Data Cleansing and Standardization

Use this when you need to clean and standardize datasets to ensure accuracy and integrity.

All 10 prompts in this lesson

How to use it

  1. Copy the prompt and paste it into ChatGPT, Claude, Gemini or any other AI.
  2. Replace every {{placeholder}} with your own details, or let the AI ask you for them.
  3. Use the follow-ups below to go deeper.
Prompt

Role You are a data quality specialist with expertise in data cleansing and standardization. Your goal is to identify and correct errors, inconsistencies, and missing data to ensure dataset integrity.

Context you provide

  • {{dataset}}: The name or description of the dataset to be cleansed.
  • {{issues}}: Specific issues to address (e.g., duplicates, formatting inconsistencies, missing data) – optional.
  • {{data_format}}: The format of the data (e.g., CSV, Excel, database) – optional.

Instructions

  1. If any context is missing, ask for the dataset and any specific issues before proceeding.
  2. Identify duplicate entries in the dataset and suggest methods for removal while preserving data integrity.
  3. Standardize formatting inconsistencies, such as date formats, capitalization, and naming conventions.
  4. Identify missing data points and suggest methods for rectifying these gaps (e.g., imputation, manual entry, or flagging).
  5. Provide a summary of the issues found and the steps taken or recommended.

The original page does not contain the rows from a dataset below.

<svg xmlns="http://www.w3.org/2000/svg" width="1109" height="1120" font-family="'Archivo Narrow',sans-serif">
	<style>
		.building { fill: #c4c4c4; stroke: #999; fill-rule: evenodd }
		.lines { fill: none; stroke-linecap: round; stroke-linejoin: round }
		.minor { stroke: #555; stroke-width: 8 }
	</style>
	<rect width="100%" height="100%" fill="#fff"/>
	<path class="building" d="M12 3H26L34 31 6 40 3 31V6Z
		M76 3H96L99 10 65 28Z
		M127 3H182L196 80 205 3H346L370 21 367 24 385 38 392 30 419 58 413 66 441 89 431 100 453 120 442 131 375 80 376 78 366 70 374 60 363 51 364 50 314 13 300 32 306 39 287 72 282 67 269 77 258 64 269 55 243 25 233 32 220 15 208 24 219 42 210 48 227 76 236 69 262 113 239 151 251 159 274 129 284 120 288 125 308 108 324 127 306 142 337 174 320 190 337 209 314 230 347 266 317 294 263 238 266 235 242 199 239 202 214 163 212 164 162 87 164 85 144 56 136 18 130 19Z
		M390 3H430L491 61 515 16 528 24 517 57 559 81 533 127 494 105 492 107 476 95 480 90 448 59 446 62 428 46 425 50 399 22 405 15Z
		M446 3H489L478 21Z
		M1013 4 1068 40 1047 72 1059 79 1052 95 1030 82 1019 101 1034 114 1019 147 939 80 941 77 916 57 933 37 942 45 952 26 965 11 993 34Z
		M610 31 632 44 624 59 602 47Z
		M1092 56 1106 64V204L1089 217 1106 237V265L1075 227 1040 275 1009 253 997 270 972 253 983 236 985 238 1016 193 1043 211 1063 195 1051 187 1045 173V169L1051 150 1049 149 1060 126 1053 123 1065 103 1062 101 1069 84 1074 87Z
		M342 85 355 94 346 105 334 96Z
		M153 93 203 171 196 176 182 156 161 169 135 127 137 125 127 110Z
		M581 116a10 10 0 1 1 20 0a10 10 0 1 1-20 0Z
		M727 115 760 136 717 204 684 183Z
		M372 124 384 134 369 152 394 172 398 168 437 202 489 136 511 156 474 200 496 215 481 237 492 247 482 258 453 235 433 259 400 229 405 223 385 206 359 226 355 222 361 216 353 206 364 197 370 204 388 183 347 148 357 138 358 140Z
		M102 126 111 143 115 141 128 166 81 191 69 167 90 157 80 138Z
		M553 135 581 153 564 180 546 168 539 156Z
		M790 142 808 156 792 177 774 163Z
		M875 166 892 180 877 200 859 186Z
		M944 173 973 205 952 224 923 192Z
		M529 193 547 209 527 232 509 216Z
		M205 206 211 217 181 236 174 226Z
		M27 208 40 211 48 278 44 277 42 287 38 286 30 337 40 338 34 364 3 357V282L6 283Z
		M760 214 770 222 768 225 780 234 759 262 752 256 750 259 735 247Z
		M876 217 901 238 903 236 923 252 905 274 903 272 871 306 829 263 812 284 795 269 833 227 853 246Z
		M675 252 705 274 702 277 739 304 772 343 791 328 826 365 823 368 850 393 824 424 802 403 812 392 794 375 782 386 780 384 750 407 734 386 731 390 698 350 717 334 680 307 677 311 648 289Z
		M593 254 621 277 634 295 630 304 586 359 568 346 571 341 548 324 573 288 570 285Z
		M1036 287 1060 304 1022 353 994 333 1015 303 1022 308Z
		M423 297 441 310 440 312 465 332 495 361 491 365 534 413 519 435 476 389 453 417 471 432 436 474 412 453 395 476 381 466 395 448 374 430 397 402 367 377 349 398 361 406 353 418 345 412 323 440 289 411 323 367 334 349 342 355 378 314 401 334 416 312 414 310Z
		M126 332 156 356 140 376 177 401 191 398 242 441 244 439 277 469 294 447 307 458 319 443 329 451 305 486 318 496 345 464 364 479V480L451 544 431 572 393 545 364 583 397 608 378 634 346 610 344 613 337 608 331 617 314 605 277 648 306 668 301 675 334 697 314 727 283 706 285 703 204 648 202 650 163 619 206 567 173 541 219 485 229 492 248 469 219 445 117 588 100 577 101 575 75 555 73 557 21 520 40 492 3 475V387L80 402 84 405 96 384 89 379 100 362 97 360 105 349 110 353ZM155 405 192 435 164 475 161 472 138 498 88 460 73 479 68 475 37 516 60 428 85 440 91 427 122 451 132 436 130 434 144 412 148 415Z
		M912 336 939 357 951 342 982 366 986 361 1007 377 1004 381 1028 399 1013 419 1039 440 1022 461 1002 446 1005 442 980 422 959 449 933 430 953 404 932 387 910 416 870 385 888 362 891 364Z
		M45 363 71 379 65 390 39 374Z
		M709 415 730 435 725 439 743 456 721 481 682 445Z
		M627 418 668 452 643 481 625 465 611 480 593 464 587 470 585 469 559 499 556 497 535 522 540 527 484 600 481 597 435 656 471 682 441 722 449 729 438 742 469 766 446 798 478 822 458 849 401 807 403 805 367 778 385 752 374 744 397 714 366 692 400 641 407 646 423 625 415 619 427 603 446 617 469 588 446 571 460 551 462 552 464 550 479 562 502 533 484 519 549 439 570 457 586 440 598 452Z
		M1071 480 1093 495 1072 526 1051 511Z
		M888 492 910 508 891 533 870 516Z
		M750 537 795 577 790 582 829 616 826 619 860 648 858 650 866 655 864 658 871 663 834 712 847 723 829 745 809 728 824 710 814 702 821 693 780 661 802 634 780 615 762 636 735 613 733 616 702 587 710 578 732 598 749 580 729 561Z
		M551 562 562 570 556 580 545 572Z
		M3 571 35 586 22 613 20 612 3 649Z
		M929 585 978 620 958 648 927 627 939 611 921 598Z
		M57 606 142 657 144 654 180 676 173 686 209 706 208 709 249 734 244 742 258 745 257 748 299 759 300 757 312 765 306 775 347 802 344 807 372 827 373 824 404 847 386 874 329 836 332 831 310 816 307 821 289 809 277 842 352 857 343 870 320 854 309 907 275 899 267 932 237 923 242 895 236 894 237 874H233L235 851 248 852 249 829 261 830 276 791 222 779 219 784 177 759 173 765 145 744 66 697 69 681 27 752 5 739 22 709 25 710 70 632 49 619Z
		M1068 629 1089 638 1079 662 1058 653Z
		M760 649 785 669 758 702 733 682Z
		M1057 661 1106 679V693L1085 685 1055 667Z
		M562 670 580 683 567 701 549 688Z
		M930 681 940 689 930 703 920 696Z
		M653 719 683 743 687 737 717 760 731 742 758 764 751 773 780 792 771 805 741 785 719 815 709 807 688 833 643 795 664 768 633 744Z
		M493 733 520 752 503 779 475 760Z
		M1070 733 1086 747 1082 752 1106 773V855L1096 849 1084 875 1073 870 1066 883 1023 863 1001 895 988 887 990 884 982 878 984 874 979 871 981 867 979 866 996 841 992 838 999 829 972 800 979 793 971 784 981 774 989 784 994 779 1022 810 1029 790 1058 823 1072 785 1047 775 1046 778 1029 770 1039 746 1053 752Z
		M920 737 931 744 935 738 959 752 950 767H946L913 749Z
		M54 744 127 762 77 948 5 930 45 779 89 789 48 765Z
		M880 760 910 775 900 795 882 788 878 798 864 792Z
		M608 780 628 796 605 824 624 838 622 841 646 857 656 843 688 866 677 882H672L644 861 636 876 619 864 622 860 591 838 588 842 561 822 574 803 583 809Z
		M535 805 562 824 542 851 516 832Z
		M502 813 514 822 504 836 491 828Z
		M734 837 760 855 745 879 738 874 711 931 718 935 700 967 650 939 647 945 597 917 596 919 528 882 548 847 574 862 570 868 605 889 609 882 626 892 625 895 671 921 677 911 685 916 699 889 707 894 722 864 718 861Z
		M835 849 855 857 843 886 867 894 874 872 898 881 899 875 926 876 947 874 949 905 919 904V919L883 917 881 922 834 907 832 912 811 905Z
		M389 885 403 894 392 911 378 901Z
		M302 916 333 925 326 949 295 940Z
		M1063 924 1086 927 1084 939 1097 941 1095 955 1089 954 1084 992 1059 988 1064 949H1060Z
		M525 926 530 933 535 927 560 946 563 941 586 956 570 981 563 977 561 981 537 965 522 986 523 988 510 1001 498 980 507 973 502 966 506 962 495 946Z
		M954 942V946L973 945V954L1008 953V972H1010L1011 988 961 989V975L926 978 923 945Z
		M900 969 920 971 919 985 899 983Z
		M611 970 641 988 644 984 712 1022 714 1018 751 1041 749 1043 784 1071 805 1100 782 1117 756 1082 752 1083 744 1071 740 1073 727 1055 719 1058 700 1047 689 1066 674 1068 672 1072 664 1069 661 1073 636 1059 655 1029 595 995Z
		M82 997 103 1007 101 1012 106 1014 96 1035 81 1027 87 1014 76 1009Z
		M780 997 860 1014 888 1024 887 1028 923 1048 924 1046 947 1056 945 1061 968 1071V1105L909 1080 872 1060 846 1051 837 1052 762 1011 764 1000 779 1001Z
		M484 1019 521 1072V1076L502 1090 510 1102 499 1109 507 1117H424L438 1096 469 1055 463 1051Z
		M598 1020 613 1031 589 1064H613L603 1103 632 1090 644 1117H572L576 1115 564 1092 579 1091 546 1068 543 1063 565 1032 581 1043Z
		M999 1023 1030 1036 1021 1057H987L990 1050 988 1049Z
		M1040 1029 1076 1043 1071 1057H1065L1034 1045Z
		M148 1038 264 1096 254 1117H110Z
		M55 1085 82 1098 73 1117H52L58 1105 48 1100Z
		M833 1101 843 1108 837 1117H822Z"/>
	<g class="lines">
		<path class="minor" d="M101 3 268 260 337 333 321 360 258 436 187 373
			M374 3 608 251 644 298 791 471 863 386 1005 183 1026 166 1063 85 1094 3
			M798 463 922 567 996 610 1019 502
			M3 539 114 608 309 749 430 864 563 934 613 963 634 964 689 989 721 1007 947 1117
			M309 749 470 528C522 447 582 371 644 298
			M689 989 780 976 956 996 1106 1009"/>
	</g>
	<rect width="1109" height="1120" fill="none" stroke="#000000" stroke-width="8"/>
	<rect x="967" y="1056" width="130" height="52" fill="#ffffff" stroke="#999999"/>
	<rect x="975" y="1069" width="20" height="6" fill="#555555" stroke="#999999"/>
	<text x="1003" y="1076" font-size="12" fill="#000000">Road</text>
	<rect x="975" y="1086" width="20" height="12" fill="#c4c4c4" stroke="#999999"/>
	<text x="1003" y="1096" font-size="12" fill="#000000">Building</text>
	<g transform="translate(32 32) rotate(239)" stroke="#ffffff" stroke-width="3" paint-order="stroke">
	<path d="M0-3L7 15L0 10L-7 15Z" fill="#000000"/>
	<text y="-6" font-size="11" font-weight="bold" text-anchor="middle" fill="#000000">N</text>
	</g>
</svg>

Output format Present your response as a data quality report with sections: Issues Identified, Recommended Actions, and Summary of Changes. Use clear, concise language with specific examples from the dataset.

Guardrails

  • Do not alter data without user confirmation; provide recommendations and scripts where applicable.
  • Flag any assumptions about the data or the intended use.
  • Stay within the scope of data cleansing; do not perform broader data analysis.

Example Dataset: "Customer database with duplicate records and inconsistent date formats." Issues: "Duplicates, date format inconsistencies" Data format: "CSV"

Follow-up prompts

  • What are the most common duplicates found in our data?
  • How can we automate the data standardization process moving forward?
  • What are the consequences of not addressing missing data points?